To get a sense of Cassandra Danz’s sense of humor, one need look no farther than her comments to a judge at a public hearing on the St. Lawrence Cement proposal:
“I am a garden writer and sometimes a lecturer. I was led to believe that we could come here tonight and talk about how this plant would impact our lives. Well, it's impacted my life tremendously. I have always had a dream about Hudson because when I came here all the stores were closed and everything was shut up, but now it's all coming back to life. And my dream for Hudson was to start a school of horticulture here in town in my retirement. And I always thought that was possible because we had a clean environment but now it seems that that dream may come to an end.
“So what I'd like to do is also I want to tell you also that my garden gets a clear view of that 40 story smokestack giving me the finger out my kitchen window every morning. And I'm exactly downwind of that smokestack, so that on a still day—I'm less than a mile away—on a still day that is going to come down right on my head and on my garden. And in fact my garden was so affected by the previous cement plant many years ago that I cannot grow plants that like acid soil like pine trees and plants like that, because my soil is so basic from having lime rained on it all those years. And that was from a small cement plant.
“Now look, it seems to me that Hudson can go two ways: Either we will go the way of international corporation coming in and treating us like—I mean, what are we Bulgaria back in 1934 that people come in and burn coal? That to me is absolutely outrageous. So what I'm saying is either we can go that way, or we can go the way we have been going, which is to grow as naturally and grow into a beautiful, healthy community that we have begun to do. Thank you very much.”
Also known as Mrs. Greenthumbs, Cassandra was a comedienne who performed with the likes of Bill Murray as a Second City cast member, then wen ton on to become a bestselling garden writer. She adopted Hudson as her hometown in the mid-1980s, long before it was a blip on the New York Times’ radar. (In fact, according to the Times, her Mrs. Greenthumbs character was created for a performance at the Ancram Opera House.)
Gelman, who recruited Cassandra for the Regis & Kathie Lee show, had this to say about her when she was profiled in People Magazine: “The audience loves her. She's always game for a sight gag, and she's always there with a fast comeback.”
Though she appeared regularly on national TV, she was approachable and generous with her time locally, hosting many free lectures on gardening, and opening to the public the lush yard surrounding her Carpenter Gothic cottage on Union Street, which she had bought with her husband Walter Brett.

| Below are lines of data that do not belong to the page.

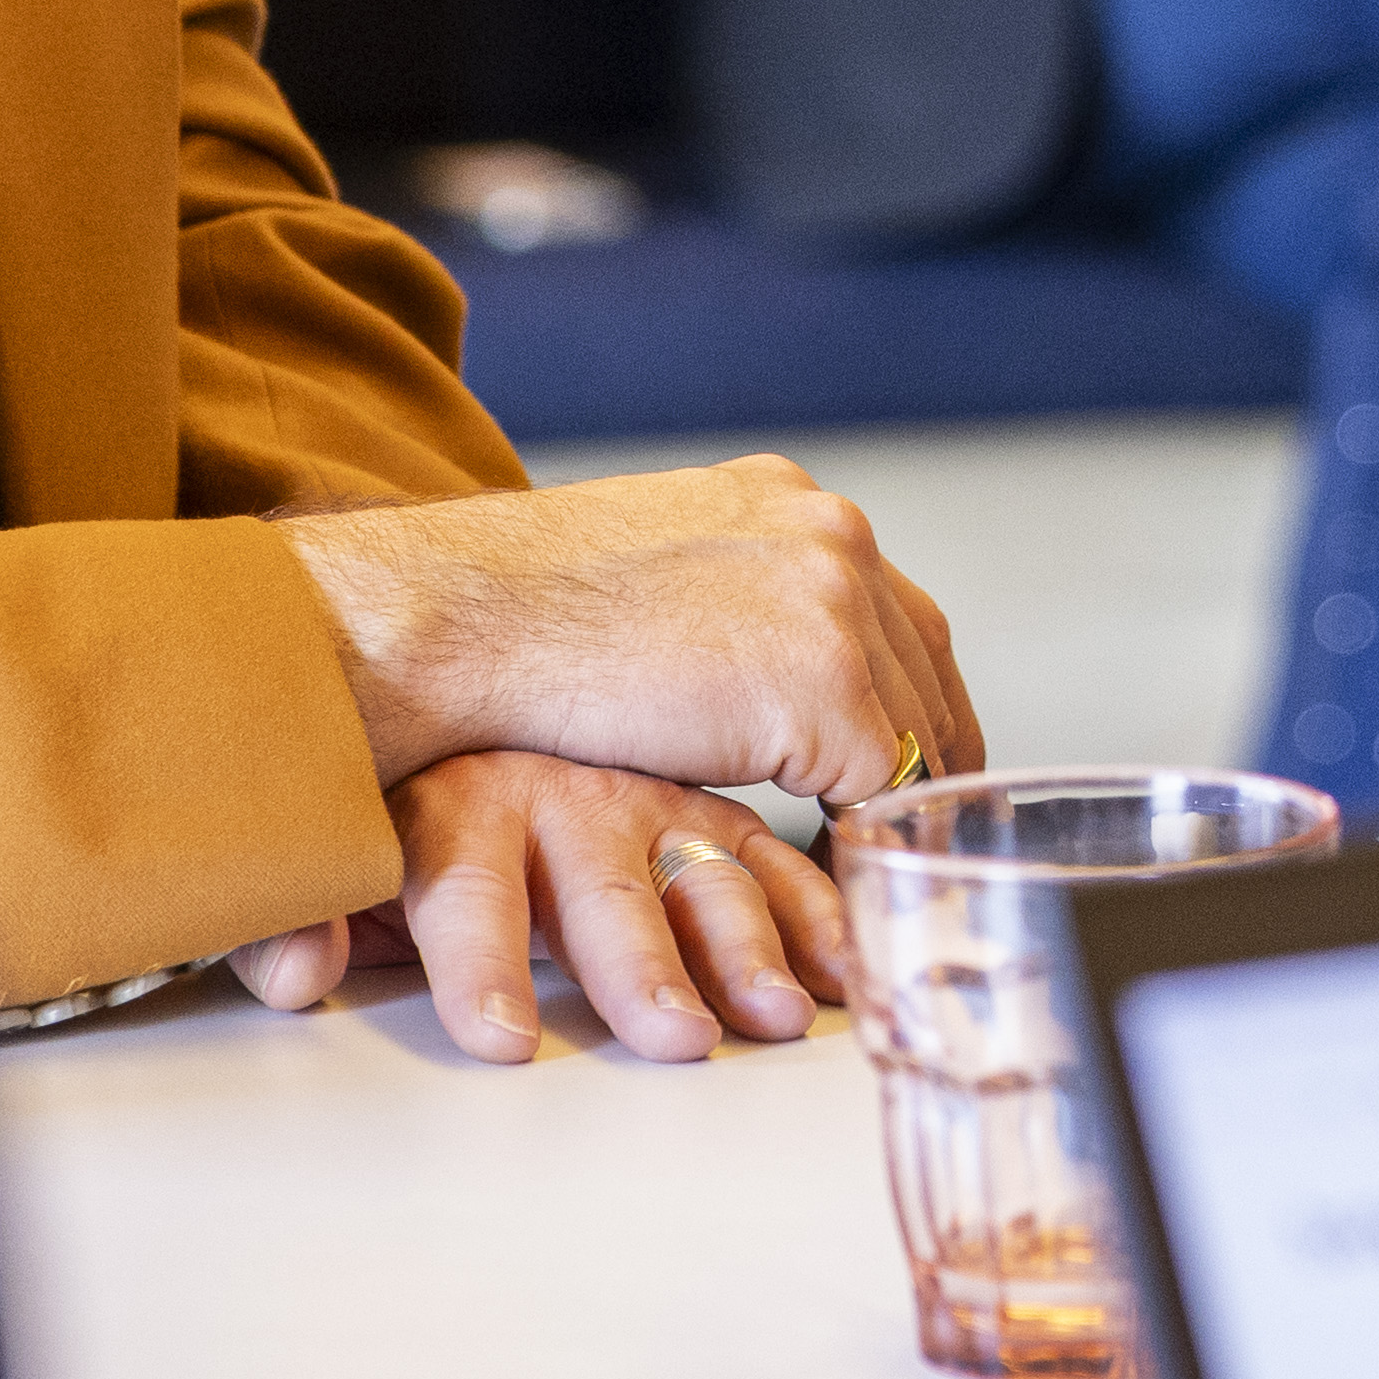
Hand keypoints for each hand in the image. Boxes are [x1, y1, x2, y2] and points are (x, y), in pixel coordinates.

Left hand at [232, 755, 852, 1060]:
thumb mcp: (329, 854)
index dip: (479, 959)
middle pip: (600, 882)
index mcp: (453, 802)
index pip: (463, 881)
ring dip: (745, 942)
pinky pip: (767, 853)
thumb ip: (295, 919)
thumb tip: (291, 969)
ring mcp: (639, 790)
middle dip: (638, 964)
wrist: (447, 650)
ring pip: (700, 863)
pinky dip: (812, 907)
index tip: (498, 1038)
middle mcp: (556, 789)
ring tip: (778, 1015)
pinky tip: (847, 965)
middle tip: (672, 1038)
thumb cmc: (389, 792)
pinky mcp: (698, 800)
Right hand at [285, 457, 982, 799]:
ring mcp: (835, 604)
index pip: (889, 610)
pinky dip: (863, 834)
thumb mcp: (645, 573)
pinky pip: (882, 782)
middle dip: (919, 751)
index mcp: (783, 498)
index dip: (897, 699)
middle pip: (923, 663)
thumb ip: (718, 603)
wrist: (455, 615)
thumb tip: (746, 667)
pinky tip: (838, 879)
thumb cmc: (510, 610)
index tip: (892, 764)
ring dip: (895, 801)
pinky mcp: (824, 685)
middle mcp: (827, 533)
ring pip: (915, 726)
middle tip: (908, 828)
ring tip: (879, 868)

Her hilariously useful advice was peppered with wry jabs at the corny and silly things people do to ruin their yards and gardens, and laden with innuendo—often about her lust for her “handsome” husband:
“My husband chopped the bamboo down using a machete he bought from Soldier of Fortune magazine. I remember the sweat glistening on his torso. I felt like Ava Gardner in Mogambo. In a tropical frame of mind, I put on my muumuu and quickly mixed some Mai Tai cocktails. We sat on the porch, looking at the bamboo stumps, waiting for the elephants to stampede.”
The blogger and fan who found that excerpt said this of the Mrs. Greenthumbs persona:
“I love her because she was fearless and funny and culturally clued-in, and a gust of enthusiasm comes off every word she ever put to paper... When I learned that Mrs. Greenthumbs died of cancer in 2002, I took it peculiarly hard, as if she were a good friend I hadn't yet met. ”
Cassandra died far too young. After her death, some well-meaning residents took up a collection to honor Cassandra’s memory with a local horticultural project, which received many contributions.
Some contributors, however, were mortified when the committee handling the funds used them to buy corny whiskey-barrel style planters. These were filled mostly with run-of-the-mill ornamental cabbages, marigolds and the like, then positioned on corners and in front of businesses all up and down Warren Street—giving Hudson’s main drag a canned, Ye Olde feel. As I griped at the time, this was just the kind of thing which Cassandra would have gently but firmly mocked in her Mrs. Greenthumbs character. Fortunately, most of these planters have by now been removed or fallen into disuse.
Few who met Cassandra failed to get a dose of her wit and candor. She was not one to hold back an opinion, but was able to couch a barb in terms which left the targets wiser but not wounded. Her books are still widely available, and her strong Brooklyn accent comes through even on the printed page, and is still heard by readers.